Задание: Обновите фрагмент: перепишите его заново, начиная с места со словами «Krauss Ch. La» и заканчивая словами «York : Rodopi, 2007.», и при этом поставьте «Brill» вместо «Rodopi».

Выбранный фрагмент:

Krauss Ch. La Russie et les Russes dans la fiction française du XIXe siècle (1812#1917). D’une image de l’autre à un univers imaginaire. Amsterdam ; New York : Rodopi, 2007.

Краус Ш. Россия и русские во французской художественной литературе XIX века (1812#1917). От образа другого к воображаемому миру.

Амстердам; Нью-Йорк: Родопи, 2007.

 

Когда речь идет о том, как литераторы одной страны изображают жителей и нравы другой, внимание в первую очередь привлекают сочинения нехудожественные: мемуары, публицистика, письма[1]. По отношению к ним  правомерно ставить вопрос о достоверности, о соответствии или несоответствии историческим фактам, известным из других, более объективных источников. Страсбургская исследовательница Шарлотта Краус избирает принципиально иной путь: ее интересует не отношение реальных французов к реальной России, а тот вымышленный русский мир, который создавался на протяжении всего XIX века стараниями многочисленных и зачастую совсем не известных (тем более в России) авторов. О соответствии реальности здесь говорить не приходится: ведь в этом мире террорист, намеревающийся взорвать Зимний дворец, носит фамилию Манилов[2], а преследующий нигилистов полковник – фамилию Бакунин; простой мужик-кучер подгоняет лошадей: «А ну-ка быстрее! Летите, как демоны Лермонтова!»; Григорий Орлов из ревности к новому избраннику царицы Екатерины освобождает заключенного из тюрьмы Емельяна Пугачева и вдохновляет его на восстание, а русская дворянка говорит иностранному собеседнику: «Пишите мне по адресу: Москва, Кремлевская площадь»! Легко, сталкиваясь с несуразностями такого рода, ловить авторов на незнании «исторической правды», насмехаться и иронизировать. Легко, но бесперспективно. Шарлотта Краус в такой соблазн не впадает; в хитросплетениях абсолютно неправдоподобных сюжетов она разбирается хладнокровно и бестрепетно, пересказывает бесчисленные сочинения типа «Ольга, или Московская сирота» четко и ясно, но пересказом отнюдь не ограничивается.

Изучив «русские» романы и пьесы, сочиненные французскими авторами в ХIХ веке, исследовательница пришла к выводу, что имеет дело с повторяющимся набором типовых характеров, со стереотипными «русскими схемами», образующими основу самых разных произведений. Отсюда несколько задач, которые Краус перед собою ставит: выявить набор этих стереотипов; проследить их формирование и эволюцию на протяжении XIX столетия; понять, зачем они были нужны французским авторам, то есть определить их функцию. Понятия «стереотипа» и «мифа», которыми пользуется Краус, крайне многозначны и зачастую столь же расплывчаты. В начале книги  иссследовательница подробно анализирует многочисленные определения этих терминов и выбирает те, которые ей наиболее близки. Стереотипы в ее понимании – это «общие места», клишированные схемы, понятные всем членам данного сообщества (в частности, данной нации), а миф – сублимированная форма стереотипа. Стереотипные схемы складываются в сознании этого сообщества в целый мир, который, по определению одного из цитируемых ученых, «не бывает истинным или ложным, а бывает только действенным»[3].

Набор данных:
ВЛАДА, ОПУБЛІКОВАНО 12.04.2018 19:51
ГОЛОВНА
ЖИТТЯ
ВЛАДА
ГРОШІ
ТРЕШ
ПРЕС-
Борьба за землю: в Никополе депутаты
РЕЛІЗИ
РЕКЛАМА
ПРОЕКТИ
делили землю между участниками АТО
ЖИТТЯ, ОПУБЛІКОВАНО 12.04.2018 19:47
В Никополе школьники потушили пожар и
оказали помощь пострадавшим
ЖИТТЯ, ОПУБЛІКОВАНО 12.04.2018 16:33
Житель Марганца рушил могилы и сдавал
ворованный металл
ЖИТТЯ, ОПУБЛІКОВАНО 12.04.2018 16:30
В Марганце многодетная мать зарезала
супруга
--
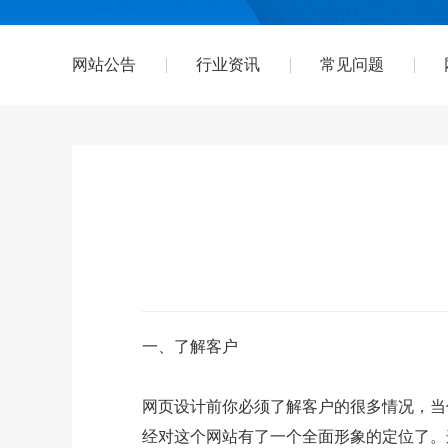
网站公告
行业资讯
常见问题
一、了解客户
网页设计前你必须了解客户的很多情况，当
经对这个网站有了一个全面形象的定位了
* * *
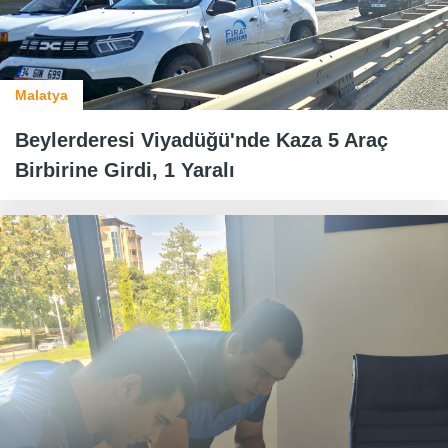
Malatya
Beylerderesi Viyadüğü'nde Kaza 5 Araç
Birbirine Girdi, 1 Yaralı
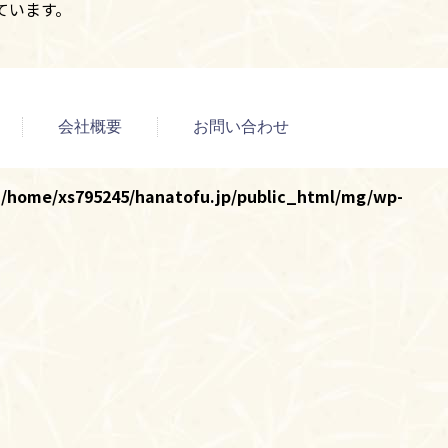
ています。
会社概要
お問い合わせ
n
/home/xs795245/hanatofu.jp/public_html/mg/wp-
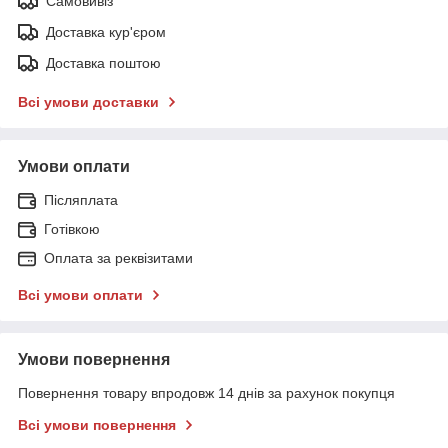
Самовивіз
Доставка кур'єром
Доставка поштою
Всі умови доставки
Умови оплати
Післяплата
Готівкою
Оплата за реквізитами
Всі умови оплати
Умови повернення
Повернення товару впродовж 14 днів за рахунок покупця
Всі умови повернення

Ответ:
Krauss Ch. La Russie et les Russes dans la fiction française du XIXe siècle (1812#1917). D’une image de l’autre à un univers imaginaire. Amsterdam ; New York : Brill, 2007.